As an ocean photographer, no one is forcing you to wake up in the dark and cold and go and jump in the ocean. What is it that drives you to do what you do when most people choose to stay in a warm bed?
As I’m a shift worker I’ll usually head straight to the beach after night shifts to check out the surf. I can’t say I always head out for a swim, but it’s a bit easier when I’m already up to get out in the ocean than it is getting up early and heading out.
It’s not always easy to get up early and jump in the Ocean on those freezing cold winter mornings. But the thought of seeing other people’s shots of the morning’s sunrise on Instagram and missing a potentially awesome photography session, is I guess what gets me out of bed.
The thought ‘No sacrifice Equals No reward’ enters my mind as I’m trying to drag my sorry arse out of that nice warm bed.
On top of that… Who doesn’t love a good sunrise?
The flip side to getting up early and having an early morning session in the ocean is having a post swim coffee with a few mates, checking out each other’s shots and having a bit of a laugh.
Sounds as though I’m trying to put a very positive spin on getting up early to get to the beach. It’s difficult and not much fun putting on that cold, wet wetsuit that hasn’t dried from the previous session.

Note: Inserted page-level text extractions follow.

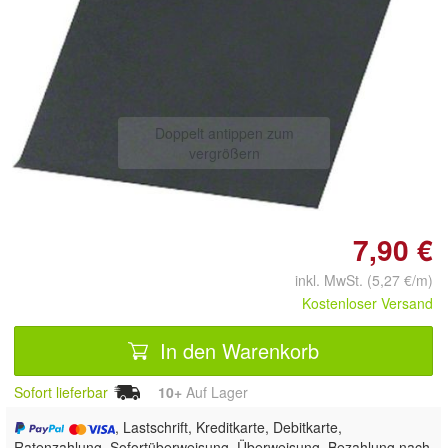
Doppelt antippen zum
vergrößern
7,90 €
inkl. MwSt. (5,27 €/m)
Kostenloser Versand
In den Warenkorb
Sofort lieferbar
10+
Auf Lager
, Lastschrift, Kreditkarte, Debitkarte,
Ratenzahlung, Sofortüberweisung, Überweisung, Bezahlung nach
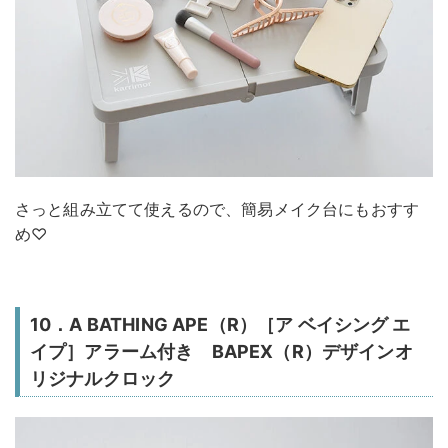
さっと組み立てて使えるので、簡易メイク台にもおすす
め♡
10．A BATHING APE（R）［ア ベイシング エ
イプ］アラーム付き BAPEX（R）デザインオ
リジナルクロック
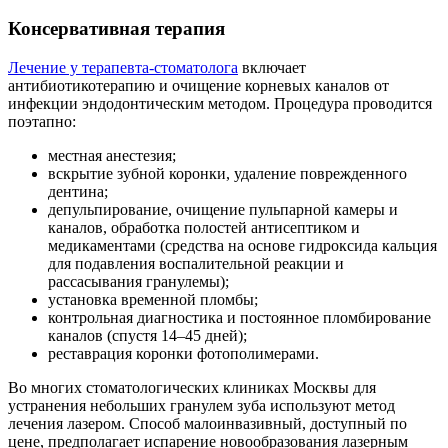
Консервативная терапия
Лечение у терапевта-стоматолога
включает
антибиотикотерапию и очищение корневых каналов от
инфекции эндодонтическим методом. Процедура проводится
поэтапно:
местная анестезия;
вскрытие зубной коронки, удаление поврежденного
дентина;
депульпирование, очищение пульпарной камеры и
каналов, обработка полостей антисептиком и
медикаментами (средства на основе гидроксида кальция
для подавления воспалительной реакции и
рассасывания гранулемы);
установка временной пломбы;
контрольная диагностика и постоянное пломбирование
каналов (спустя 14–45 дней);
реставрация коронки фотополимерами.
Во многих стоматологических клиниках Москвы для
устранения небольших гранулем зуба используют метод
лечения лазером. Способ малоинвазивный, доступный по
цене, предполагает испарение новообразования лазерным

Believe me at times it sometimes sucks.
What does the next 12 months hold for you photography wise?
I’ve got a few trips planned (though not all the trips are about photography, but I’ll hopefully get a few photography sessions in).

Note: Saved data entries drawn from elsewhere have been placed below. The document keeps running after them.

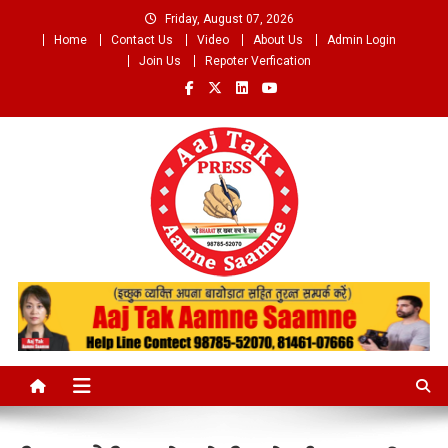
Skip
Friday, August 07, 2026
to
Home
Contact Us
Video
About Us
Admin Login
content
Join Us
Repoter Verfication
Aaj Tak Aamne Saamne.com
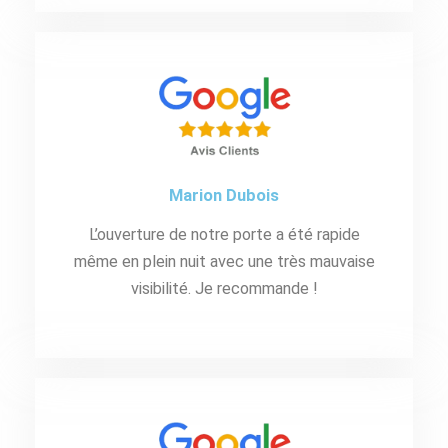
Marion Dubois
L’ouverture de notre porte a été rapide
même en plein nuit avec une très mauvaise
visibilité. Je recommande !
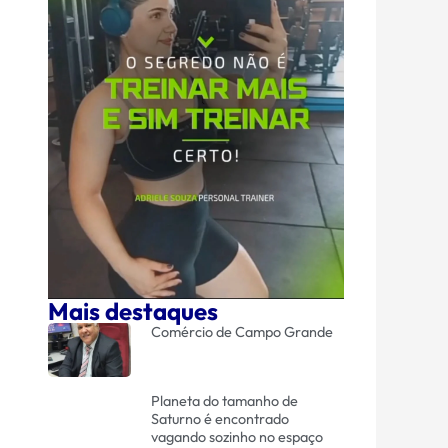
Mais destaques
Comércio de Campo Grande
Planeta do tamanho de
Saturno é encontrado
vagando sozinho no espaço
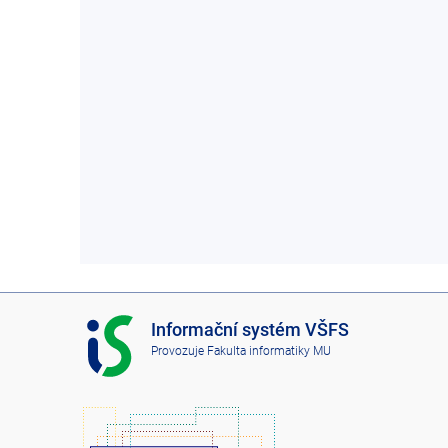
I
Informační systém VŠFS
S
Provozuje
Fakulta informatiky MU
V
Š
F
S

The main trip I’ve got planned later in the year is a surf trip to Papua New Guinea, so I’m hoping to photograph some new waves that have had minimal exposure as well as some new exotic landscapes and wildlife and hopefully some of the local Indigenous tribes.
At the moment there’s not much planned for the New Year, but there’s the hope of finding some more local ocean breaks that are worth shooting. The search is always on my mind.

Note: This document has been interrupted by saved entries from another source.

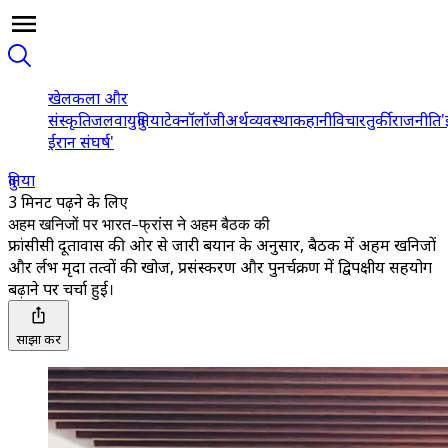
खेल
कला और
संस्कृति
जलवायु
दुनिया
टेक्नॉलॉजी
अर्थव्यवस्था
कहानी
विचार
तुर्की
राजनीति
'
ईरान संघर्ष'
दुनिया
3 मिनट पढ़ने के लिए
अहम खनिजों पर भारत-फ्रांस ने अहम बैठक की
फ्रांसीसी दूतावास की ओर से जारी बयान के अनुसार, बैठक में अहम खनिजों
और दुर्लभ मृदा तत्वों की खोज, प्रसंस्करण और पुनर्चक्रण में द्विपक्षीय सहयोग
बढ़ाने पर चर्चा हुई।
साझा करें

On a Professional level for the next 12 months there’s still a lot more improving and learning to do. eg Websites (I still do not have one, work in progress), social media, printing and presentation and public exposure.
Pointing the camera in the right place is the easy part compared to the business side of things.
If you could travel anywhere, what would be the top 3 waves you would love to see and shoot?
No.1 - Teahupoo in all its glory. The way it sucks below sea level and morphs into a thick lipped mutant is something to be seen to be believed. The bone crushing noise that wave must make would be scary as… Adrenaline Pumping.
No.2 – Nias… Back in my high school days I had my Science book covered in a ‘Surf Life’ Magazine sequence shoot of someone surfing a massive Nias wave with the tropical palm trees in the back ground. I always mind surfed that wave during science lessons. I used to think I’d love to surf that wave, but after seeing a recent days shooting of massive Nias by Ted Grambeau, I think I’d just be happy to shoot it from the channel.
No.3 – Banzai Pipe… It’s just an iconic wave that I’d love to shoot, while I’m on the North Shore. I may as well hook up with Clarke Little and shoot the Waimea Bay shore break.
That’s the top 3 waves, but the list is endless. From the massive mutant waves at The Right, to the iconic steps at Shippies, to the massive local slabs that hit the NSW South Coast when the swell is up. I like to look more for ‘Chaos’ as opposed to ‘Perfection’.
Any parting advice for aspiring wave and ocean photographers?
My advice for aspiring photographers in general is to shoot everything. Portraits, Flowers, Landscapes etc shoot close up, from distance, Macro. Eventually you’ll find your niche and when you do you’ll have a passion for it and want to try and perfect it.
Advice for aspiring Ocean Photographers, try to keep the horizons level.
Shoot what you want to see, don’t shoot what you think everybody wants to see. I still struggle with this concept occasionally.